Yesterday at the European Space Agency’s Center for Space Research and Technology (ESA-ESTEC), Polish engineers from the company Astronika presented the completed mechanism of the lunar jumper’s leg. Commissioned by the ESA, the Polish team is working on an alternative to rovers, as these are not always able to cope with difficult terrain and unpredictable conditions. The jumper, by its nature, will have no problems in mountainous regions, which hide a wealth of interesting information for scientists about other celestial bodies.
In the recently concluded and successful first phase of the project, the jumper’s legs were designed, made and tested. As can be easily guessed, their mechanism is key to the operation of the entire robot. After a successful presentation, the engineers from Astronika are counting on the continuation of the project and the commissioning by ESA of the construction of a full model, ultimately intended for lunar and planetary missions. Even at this stage, it can be said that this is very likely, especially since there are many missions to the Moon and asteroids planned for this decade.
Polish Specialization?
The technology developed by the Polish team is now highly sought after, as it solves many problems encountered by previous missions landing on celestial bodies (eg toppled landers, landings in more difficult than expected terrain). Notably, the jumping robots tested so far by other manufacturers, due to the low energy of the jump, could only effectively move in microgravity and the same technology could not be applied on the Moon or Mars. Others are based on multi-link walking structures, but this requires the use of a lot of energy in a short time, which shortens the operational time and limits the exploration of larger areas. Astronika’s Jumper is very light (less than 10kg) and energy efficient and is to achieve jumps on the moon up to a height of over 3 meters.
“Our solution uses the concept of pushing off the surface using light legs like a grasshopper. Once designed for lunar gravity, it is easily scalable to smaller gravities. Our design is based on simplicity and resilience, with very low power consumption,” says Łukasz Wiśniewski, project manager.
Our engineers are therefore pioneers in the development of this innovative technology – they may make a breakthrough in the way celestial bodies are explored. This is good news for the entire Polish space sector, as designing and building from scratch jumping robots dedicated to various missions will require the cooperation of many entities, and hence, we will have the opportunity to build unique know-how and our national specialization.
The work on the jumper technology was financed by the European Space Agency as part of the PLIIS (Polish Industry Incentive Scheme) program in cooperation with the Space Research Center of the Polish Academy of Sciences and was made possible thanks to good coordination between the Polish space sector and the Ministry of Development and Technology and the Polish Space Agency.

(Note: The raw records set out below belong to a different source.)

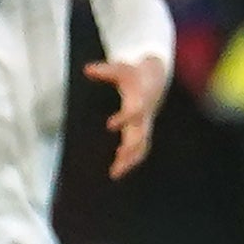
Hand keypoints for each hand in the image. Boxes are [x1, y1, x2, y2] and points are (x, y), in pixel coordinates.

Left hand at [88, 55, 168, 178]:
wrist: (155, 77)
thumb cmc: (134, 73)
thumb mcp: (120, 69)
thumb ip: (105, 71)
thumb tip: (87, 69)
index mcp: (140, 100)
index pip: (134, 112)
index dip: (124, 118)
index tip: (109, 125)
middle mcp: (144, 116)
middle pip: (140, 135)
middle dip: (129, 149)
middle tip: (116, 161)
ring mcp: (145, 124)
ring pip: (141, 146)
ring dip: (129, 161)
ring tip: (114, 174)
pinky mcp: (143, 130)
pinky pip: (141, 149)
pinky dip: (131, 161)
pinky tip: (117, 172)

What will such a robot be capable of?
During a lunar mission, the jumper will perform tasks such as: characterization of lunar dust, spectrometric measurements, testing of hydrazine concentrations, photographing the mother lander from different perspectives, and surface bearing analysis. With the use of its unique ability to jump and a set of cameras, the robot will also investigate the mechanical properties and morphology of the regolith. All these activities will increase our knowledge about the impact of regolith on planetary mobility, and as a result, with the help of a small resource like the Jumper, will improve the safety, planning, and reduce the cost of future space missions.
What will it look like?
The final configuration will be confirmed in the next stage of the platform’s development, but one of the assumptions is to combine the function of wheels with the function of jumping legs: the wheel will be placed on the leg, which, if necessary, will enable high jump using an already developed actuator.
To find out how a jumping robot will change the way planets are explored, we ask the project manager Łukasz Wiśniewski:
“Until now, most exploratory missions have been planned very conservatively. Rovers and landers were sent only to relatively flat, safe terrain, which unfortunately provides scientific information only about the freshest history of the celestial body (and yet often these machines landed in unexpectedly difficult conditions or tipped over and slowly became useless!). Much more interesting is to deliver scientific instruments to hard-to-reach areas, such as cliffs, rocks and canyons, where you can see a cross-section of the history of the celestial body. However, no one would dare send a rover worth several hundred million euros on a potentially suicidal mission. A small jumping robot is relatively inexpensive for a mission and easy to bring aboard. It’s like a clever and helpful scout who can do a reconnaissance in risky terrain before a rover enters. Not only does it increase the safety of the entire mission, but it also maximizes its scientific return. Additionally, it provides valuable information about the mechanical properties of the surface, which helps increase the accuracy of motion planning. If the Jumper gets stuck somewhere, it doesn’t matter! That’s exactly its task, to get where no one has tried before and perform pioneering measurements. At the same time, the mission does not lose the ability to perform its main objectives through the mother lander or mother rover he explains.